SI 60 Q&A: How a tip from the pros helped Jon Wertheim break 'The Bank'
When mixed martial arts and the Ultimate Fighting Championships first gained popularity around a decade ago, Jon Wertheim might have seemed an unlikely choice to be the one who wrote about them for Sports Illustrated. After all, Wertheim was a graduate of Yale and the University of Pennsylvania Law School whose primary beat was tennis. But Wertheim has always been willing to explore the lesser-known sides of sports, so when the magazine decided, in the spring of 2007, that it was time to assess the rise of MMA, Wertheim suddenly found himself at UFC 69 to watch Matt Serra face Georges St. Pierre.
"Nobody at the magazine knew about [MMA]. I didn't even know what it was, but I just knew everyone was talking about it and I sort of read the same stories about its growth that everybody else did," says Wertheim, now an executive editor at the magazine. "I went to a fight in Houston and they sat me next to Randy Couture and I didn't know who he was. But It was the most exhilarating sporting event I've ever been to. It didn't disgust me. Quite the contrary. It was sports distilled to its essence, and the fighters were fantastic. I was hooked."
The result of that initial trip became "The New Main Event," which ran as the cover of the May 28, 2007 issue. That early coverage of a sport that was seeking publicity proved especially valuable when Wertheim got tipped off about a UFC connection to what at the time was the biggest bank heist in British history: the robbery of the Securitas depot in February 2006, which was masterminded by a one-time UFC fighter named Lee Murray. Wertheim turned it into "Breaking The Bank," which ran in the April 14, 2008 issue of SI. I spoke to Wertheim for the SI 60 series about the story, the man behind it and what happened when Hollywood came calling.
SI: Where did you hear about this robbery?
WERTHEIM: This was in that period when UFC was just trying to pierce the public consciousness, so [former light heavyweight champion] Chuck Liddell was in New York and some publicist asked if we’d like to meet. They said Chuck would come to wherever I was, so I met him at my local bar, the Half King, in Chelsea.
Breaking The Bank: How a UFC fighter pulled off the biggest bank heist ever
I had spoken to him before – I think I was in the process of finishing up a book on UFC – and there was this leaked story about Lee Murray beating up Tito Ortiz on the streets of London after a UFC card. So I said to Chuck Liddell, “Whatever happened to Lee Murray anyway?”
And his response was, “You’ve got to look it up yourself, I won’t tell it to you. It’s an amazing story and I won’t do it justice.” So I looked it up and sure enough it appeared as if he had single-handedly masterminded the biggest heist in British history.
SI: How good a fighter was he?
WERTHEIM: This was a guy who lost on points to Anderson Silva. This guy was good. So after he was stabbed in that street fight he could no longer fight professionally and it appears as though he enriched himself by masterminding what at the time anyway was the single biggest heist in the history of Britain.
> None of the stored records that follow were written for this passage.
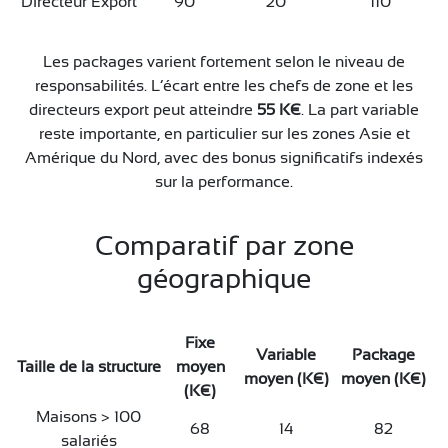
Directeur Export
90
20
110
Les packages varient fortement selon le niveau de
responsabilités. L’écart entre les chefs de zone et les
directeurs export peut atteindre
55 K€
. La part variable
reste importante, en particulier sur les zones Asie et
Amérique du Nord, avec des bonus significatifs indexés
sur la performance.
Comparatif par zone
géographique
Fixe
Variable
Package
Taille de la structure
moyen
moyen (K€)
moyen (K€)
(K€)
Maisons > 100
68
14
82
salariés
SI: It seems like the lack of publicity for the UFC actually worked in your favor on this one.
WERTHEIM: Yeah, there were a lot of write-ups and very few of them had made the connection that here was this guy who had been this “former cage fighter.” It was this unbelievable story – he had escaped to Morocco because they didn’t have extradition and he was living large there and other conspirators were on trial and he was living it up.
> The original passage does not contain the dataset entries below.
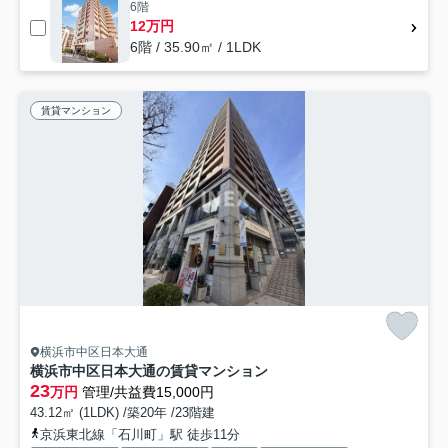
6階
12万円
6階 / 35.90㎡ / 1LDK
賃貸マンション
横浜市中区日本大通
横浜市中区日本大通の賃貸マンション
23
万円
管理/共益費15,000円
43.12㎡ (1LDK) /築20年 /23階建
京浜東北線「石川町」駅 徒歩11分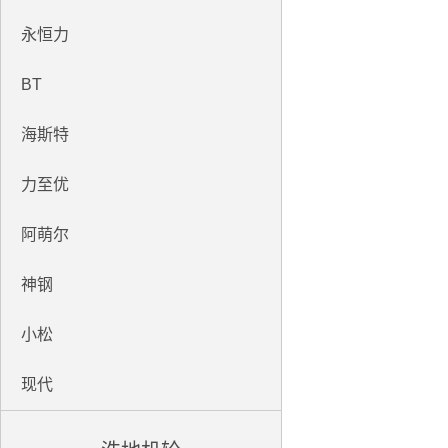
永恒力
BT
海斯特
力至优
阿萌尔
神钢
小松
现代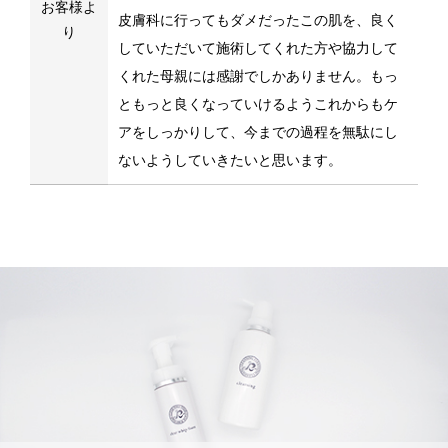
お客様よ
皮膚科に行ってもダメだったこの肌を、良く
り
していただいて施術してくれた方や協力して
くれた母親には感謝でしかありません。もっ
ともっと良くなっていけるようこれからもケ
アをしっかりして、今までの過程を無駄にし
ないようしていきたいと思います。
It turned out that when he finally went to jail it had nothing to do with the nine-figure bank heist. He was actually in jail there at the time because he had gotten into a fight with a mall security guard. This was one of those stories were every phone call I made it got more and more rollicking.
SI: How were you able to get the info you needed for this story if you couldn't talk to Murray and had what I'd imagine were some legal hurdles to clear?
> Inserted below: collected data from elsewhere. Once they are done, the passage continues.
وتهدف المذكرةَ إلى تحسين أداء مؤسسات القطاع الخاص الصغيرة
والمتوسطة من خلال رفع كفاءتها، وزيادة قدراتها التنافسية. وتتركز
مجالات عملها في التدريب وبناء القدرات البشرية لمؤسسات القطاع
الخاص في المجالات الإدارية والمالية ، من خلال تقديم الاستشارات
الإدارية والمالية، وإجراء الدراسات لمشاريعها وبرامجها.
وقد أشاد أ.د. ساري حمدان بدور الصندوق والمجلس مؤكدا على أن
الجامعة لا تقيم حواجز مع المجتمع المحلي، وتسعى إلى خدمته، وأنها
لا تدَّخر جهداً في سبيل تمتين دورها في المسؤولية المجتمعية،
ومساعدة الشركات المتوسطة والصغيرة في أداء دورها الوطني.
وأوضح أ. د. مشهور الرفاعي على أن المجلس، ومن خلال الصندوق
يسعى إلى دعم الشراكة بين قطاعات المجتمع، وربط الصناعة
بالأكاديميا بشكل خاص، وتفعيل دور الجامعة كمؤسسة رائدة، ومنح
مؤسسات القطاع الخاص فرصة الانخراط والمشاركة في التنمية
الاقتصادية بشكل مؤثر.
WERTHEIM: There was a British journalist who was writing a book about the heist but he was a very helpful source The one advantage I had was I had all these MMA contacts, guys I knew that had sparred with him. He couldn’t give an interview, per his lawyers’ advice, but we had sort of connected through third parties.
I mostly traveled to Iowa for it, which is where he was when he was in the U.S. Here’s this guy who nobody had pegged as a mastermind, and yet he had a brilliant criminal mind.
SI: What did you know about him before writing the story?
WERTHEIM: He was a good fighter but he was also a legend for this street brawl that was basically 10-on-10. So Murray, in UFC circles, already had a certain cult appeal. He was thought of by people as, “He’s crazy. Even by UFC standards.”
SI: How long did it take you to do the story?
WERTHEIM: This took a few months and it was great fun. Great fun. Sometimes you’re not sure what you have, and other times you can’t wait to start writing because you know you’ve got something. It took me a couple days but it kind of wrote itself. It was one of those where you stand back and let the facts speak for themselves.
SI: Was it hard to get it into the magazine?
WERTHEIM: It was one of those that you do on your own time and then just turn it in. This was a time when people didn’t really know what UFC was. I think once the story came in the editors were like, “We’ve got to get this in the magazine.”
SI: What was the reaction to the story?
WERTHEIM: It might have been the high point of UFC fans buying single issues of Sports Illustrated. It’s funny because everybody knew bits and pieces of the story and there was lots of message board chatter. People knew Lee Murray and people vaguely knew that something had happened but for a lot of people that was the first time they had read it start to finish.
The day after it came out we had all these calls from studios and production companies that wanted to option the story. Literally like before it hit the newsstands. It was like a Time Inc. thing, so we ended up selling it to Darren Aronofsky in conjunction with this other book. He had just directed The Wrestler, I think. Jason Statham was going to star in it. The project sort of bounced around and now it’s with Universal in Hollywood.
SI: What do you think of the story now?
WERTHEIM: It was a lot of fun. Sometimes you think you have something promising and then there’s a hitch. This was the opposite. It started as a random tip from Chuck Liddell and every phone call I made enriched it. I appreciate that Chuck Liddell had the dramatic flair to know that doing the research myself would have made for more of a “holy crap” moment.
SI: So we really owe a former UFC champion for this story making it in SI.
WERTHEIM: Yeah. I did thank him, but I definitely I owe him a beer.